=== Data for processing ===
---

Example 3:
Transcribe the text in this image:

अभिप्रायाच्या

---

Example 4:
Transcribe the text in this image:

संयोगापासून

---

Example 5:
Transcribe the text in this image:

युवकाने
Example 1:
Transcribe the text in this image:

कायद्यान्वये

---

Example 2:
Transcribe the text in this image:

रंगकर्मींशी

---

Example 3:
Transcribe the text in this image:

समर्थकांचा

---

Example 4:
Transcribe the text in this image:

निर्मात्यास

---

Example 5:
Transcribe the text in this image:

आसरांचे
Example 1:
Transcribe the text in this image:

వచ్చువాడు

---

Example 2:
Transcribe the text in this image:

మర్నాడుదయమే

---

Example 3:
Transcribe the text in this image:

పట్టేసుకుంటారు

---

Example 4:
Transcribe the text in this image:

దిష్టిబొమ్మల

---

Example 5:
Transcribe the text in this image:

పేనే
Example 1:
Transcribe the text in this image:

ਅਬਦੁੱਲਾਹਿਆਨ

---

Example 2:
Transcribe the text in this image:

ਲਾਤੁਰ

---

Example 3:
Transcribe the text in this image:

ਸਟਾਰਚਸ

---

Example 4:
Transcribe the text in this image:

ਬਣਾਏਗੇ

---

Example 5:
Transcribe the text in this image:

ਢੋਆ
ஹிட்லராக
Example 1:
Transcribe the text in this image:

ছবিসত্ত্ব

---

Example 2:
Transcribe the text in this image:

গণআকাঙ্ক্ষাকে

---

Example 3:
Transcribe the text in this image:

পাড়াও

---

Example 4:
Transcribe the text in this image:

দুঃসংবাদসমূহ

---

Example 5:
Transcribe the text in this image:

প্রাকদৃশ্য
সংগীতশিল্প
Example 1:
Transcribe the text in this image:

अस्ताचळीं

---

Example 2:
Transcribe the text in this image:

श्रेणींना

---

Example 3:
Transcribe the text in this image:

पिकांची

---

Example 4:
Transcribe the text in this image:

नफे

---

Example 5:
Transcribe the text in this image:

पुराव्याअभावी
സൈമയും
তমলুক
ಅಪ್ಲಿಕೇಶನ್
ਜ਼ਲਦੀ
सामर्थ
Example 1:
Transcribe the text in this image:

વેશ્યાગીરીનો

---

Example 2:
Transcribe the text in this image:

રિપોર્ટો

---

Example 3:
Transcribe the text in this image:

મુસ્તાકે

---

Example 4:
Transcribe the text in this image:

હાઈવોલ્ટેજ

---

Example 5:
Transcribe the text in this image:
===
What to produce:
Nothing in the data may change. Give it again in full.

Task output:
---

Example 3:
Transcribe the text in this image:

अभिप्रायाच्या

---

Example 4:
Transcribe the text in this image:

संयोगापासून

---

Example 5:
Transcribe the text in this image:

युवकाने
Example 1:
Transcribe the text in this image:

कायद्यान्वये

---

Example 2:
Transcribe the text in this image:

रंगकर्मींशी

---

Example 3:
Transcribe the text in this image:

समर्थकांचा

---

Example 4:
Transcribe the text in this image:

निर्मात्यास

---

Example 5:
Transcribe the text in this image:

आसरांचे
Example 1:
Transcribe the text in this image:

వచ్చువాడు

---

Example 2:
Transcribe the text in this image:

మర్నాడుదయమే

---

Example 3:
Transcribe the text in this image:

పట్టేసుకుంటారు

---

Example 4:
Transcribe the text in this image:

దిష్టిబొమ్మల

---

Example 5:
Transcribe the text in this image:

పేనే
Example 1:
Transcribe the text in this image:

ਅਬਦੁੱਲਾਹਿਆਨ

---

Example 2:
Transcribe the text in this image:

ਲਾਤੁਰ

---

Example 3:
Transcribe the text in this image:

ਸਟਾਰਚਸ

---

Example 4:
Transcribe the text in this image:

ਬਣਾਏਗੇ

---

Example 5:
Transcribe the text in this image:

ਢੋਆ
ஹிட்லராக
Example 1:
Transcribe the text in this image:

ছবিসত্ত্ব

---

Example 2:
Transcribe the text in this image:

গণআকাঙ্ক্ষাকে

---

Example 3:
Transcribe the text in this image:

পাড়াও

---

Example 4:
Transcribe the text in this image:

দুঃসংবাদসমূহ

---

Example 5:
Transcribe the text in this image:

প্রাকদৃশ্য
সংগীতশিল্প
Example 1:
Transcribe the text in this image:

अस्ताचळीं

---

Example 2:
Transcribe the text in this image:

श्रेणींना

---

Example 3:
Transcribe the text in this image:

पिकांची

---

Example 4:
Transcribe the text in this image:

नफे

---

Example 5:
Transcribe the text in this image:

पुराव्याअभावी
സൈമയും
তমলুক
ಅಪ್ಲಿಕೇಶನ್
ਜ਼ਲਦੀ
सामर्थ
Example 1:
Transcribe the text in this image:

વેશ્યાગીરીનો

---

Example 2:
Transcribe the text in this image:

રિપોર્ટો

---

Example 3:
Transcribe the text in this image:

મુસ્તાકે

---

Example 4:
Transcribe the text in this image:

હાઈવોલ્ટેજ

---

Example 5:
Transcribe the text in this image:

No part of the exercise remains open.